Criei a minha colecção de champôs de hotel para uma vida de cuidados capilares grátis
Não é preciso sair de casa. Nada de correr para a loja. O meu cesto de champô estava sempre cheio. Até que deixou de estar...
Sou um homem de meia-idade, razoavelmente são, que passou toda a vida adulta sem comprar champô. Em vez disso, utilizava apenas os frasquinhos de champô de hotel gratuitos que fui juntando ao longo dos anos a viajar como jornalista de desporto.
Alguns podem achar que coleccionar champô de hotel é uma coisa estranha, mas é reconfortante saber que, quando um frasquinho se esgota, só tenho de pôr a mão no cesto de amostras que guardo no armário da casa de banho. Não é preciso sair de casa. Nada de correr para a loja. O meu cesto de champô estava sempre cheio. Até que deixou de estar...
Há alguns anos, reparei que alguns hotéis já não colocavam pequenos frascos de champô em cima dos lavatórios das casas de banho. Numa tentativa de reduzir os custos e o plástico, substituíram-nos por frascos enormes presos em suportes nas paredes dos chuveiros — como prisioneiros presos em cadeias. Rapidamente, os frascos pequenos desapareceram de praticamente todos os hotéis.
Nunca me propus a lavar o cabelo apenas com champô de hotel. Simplesmente aconteceu. Um frasco que trouxe distraidamente para casa juntou-se a outro frasco, e outro, até que o champô gratuito se tornou uma espécie de obsessão.
Não bastava ter um frasquinho de cortesia de cada hotel numa viagem, precisava de um frasco de cada noite. Comecei a guardar os frascos no fundo da minha bolsa de artigos de higiene pessoal nas manhãs das estadias, na esperança de que, quando regressasse, um substituto brilhante estivesse à espera no balcão. Quase sempre, estava.
Ocasionalmente, a empregada de limpezas fazia-se de desentendida, arrancava o frasco escondido do meu saco e voltava a colocá-lo no lavatório. Mas era raro acontecer e, passado algum tempo, a minha colecção de champôs aumentou. Confiante de que o meu cesto ficaria sempre cheio, deliciava-me com os duches caseiros, ensaboando o meu cabelo com uma boa quantidade de champô grátis, deixando-o escorrer pelos ombros numa cascata de bolhas de espuma.
Mas, no outro dia, reparei que o meu cesto tinha apenas três frascos: um de um hotel de Pequim, trazido para casa depois dos últimos Jogos Olímpicos, outro de um hotel de que não me lembro e um terceiro tão velho que o líquido no seu interior tinha endurecido numa argila acinzentada que se desfazia em pedaços quando o abanava. Deitei fora este último e coloquei o do hotel misterioso no lugar habitual, ao lado da porta do duche.

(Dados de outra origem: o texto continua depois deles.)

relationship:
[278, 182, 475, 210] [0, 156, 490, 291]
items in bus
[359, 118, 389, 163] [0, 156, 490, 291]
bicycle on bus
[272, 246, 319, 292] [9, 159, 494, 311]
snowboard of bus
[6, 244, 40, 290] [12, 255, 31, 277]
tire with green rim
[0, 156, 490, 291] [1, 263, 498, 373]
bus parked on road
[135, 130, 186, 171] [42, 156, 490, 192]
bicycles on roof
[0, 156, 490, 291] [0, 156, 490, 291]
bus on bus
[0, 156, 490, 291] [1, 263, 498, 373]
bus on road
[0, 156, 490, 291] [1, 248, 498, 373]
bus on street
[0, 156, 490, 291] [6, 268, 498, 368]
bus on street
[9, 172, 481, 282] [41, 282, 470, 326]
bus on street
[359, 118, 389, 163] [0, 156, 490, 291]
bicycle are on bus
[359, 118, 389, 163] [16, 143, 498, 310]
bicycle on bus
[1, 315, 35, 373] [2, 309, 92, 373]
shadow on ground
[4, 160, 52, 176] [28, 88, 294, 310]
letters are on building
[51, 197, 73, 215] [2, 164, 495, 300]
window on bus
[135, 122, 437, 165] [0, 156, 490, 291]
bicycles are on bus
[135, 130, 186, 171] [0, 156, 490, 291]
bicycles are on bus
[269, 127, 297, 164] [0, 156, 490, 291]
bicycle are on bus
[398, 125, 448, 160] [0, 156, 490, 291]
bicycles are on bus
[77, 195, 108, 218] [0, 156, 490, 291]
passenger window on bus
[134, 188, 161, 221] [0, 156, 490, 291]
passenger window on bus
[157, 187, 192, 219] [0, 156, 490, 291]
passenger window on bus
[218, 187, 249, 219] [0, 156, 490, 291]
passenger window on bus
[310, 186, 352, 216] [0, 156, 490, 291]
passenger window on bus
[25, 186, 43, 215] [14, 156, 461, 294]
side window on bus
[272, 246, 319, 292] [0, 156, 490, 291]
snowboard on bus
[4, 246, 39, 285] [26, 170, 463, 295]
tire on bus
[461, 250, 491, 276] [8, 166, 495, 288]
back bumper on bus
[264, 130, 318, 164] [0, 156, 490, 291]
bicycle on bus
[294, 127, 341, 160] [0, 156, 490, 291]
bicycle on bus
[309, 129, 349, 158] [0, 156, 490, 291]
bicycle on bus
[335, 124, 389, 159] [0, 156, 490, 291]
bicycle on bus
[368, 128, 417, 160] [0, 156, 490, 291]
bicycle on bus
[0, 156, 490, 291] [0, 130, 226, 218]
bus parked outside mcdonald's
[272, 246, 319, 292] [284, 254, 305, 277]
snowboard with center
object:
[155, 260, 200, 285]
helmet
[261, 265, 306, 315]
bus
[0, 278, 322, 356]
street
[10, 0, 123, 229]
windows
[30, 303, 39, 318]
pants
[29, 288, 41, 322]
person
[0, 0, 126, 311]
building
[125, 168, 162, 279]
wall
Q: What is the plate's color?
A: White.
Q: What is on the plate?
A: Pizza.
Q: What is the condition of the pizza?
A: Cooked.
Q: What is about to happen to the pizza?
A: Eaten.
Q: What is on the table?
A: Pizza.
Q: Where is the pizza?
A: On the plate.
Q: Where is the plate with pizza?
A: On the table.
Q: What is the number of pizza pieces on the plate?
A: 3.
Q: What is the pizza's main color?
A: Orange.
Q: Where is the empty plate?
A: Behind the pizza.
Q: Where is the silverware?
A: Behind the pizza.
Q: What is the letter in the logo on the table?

Depois, comecei a temer a inevitável ida ao supermercado, sabendo que em breve estaria parado no corredor dos champôs, impressionado com as filas de frascos azuis, verdes e vermelhos com rótulos que gritavam palavras como “Forma!”, “Volume!” e “Brilho!”
“És uma vergonha e não quero que as pessoas saibam que te conheço”, disse recentemente a minha mulher. Podia estar a falar de muitas coisas, mas, neste caso, era de champô. Ela nunca entendeu a minha obsessão com o cesto de amostras de hotel e por que ocupava um espaço tão valioso no armário da casa de banho. Ela acha que estou a ser “forreta”. Eu prefiro a palavra “prático”.
Na maior parte das vezes, continuei a usar champô de hotel porque era fácil. Fazê-lo significava menos uma decisão numa vida de dilemas. Mas agora, com o frasco do hotel misterioso cada vez mais vazio, deparo-me com a tristeza que se sente quando se está a racionar as últimas gotas de champô grátis, tentando adiar o inevitável.
Não acredito que esteja sozinho neste lamento. Certamente, há outros que contaram com a generosidade dos hotéis e nunca compraram o seu próprio champô. Outros que, como eu, estão a enfrentar um futuro sombrio e incerto.
As pessoas sugeriram que levasse frascos pequenos vazios para os hotéis e os enchesse com champô dos grandes recipientes de duche. Isso seria roubar e não sou ladrão. Em vez disso, quando a minha última amostra grátis de hotel acabar, vou até à loja mais próxima, dirijo-me ao corredor do champô, fecho os olhos e compro o primeiro frasco que encontrar. Como qualquer outro adulto normal.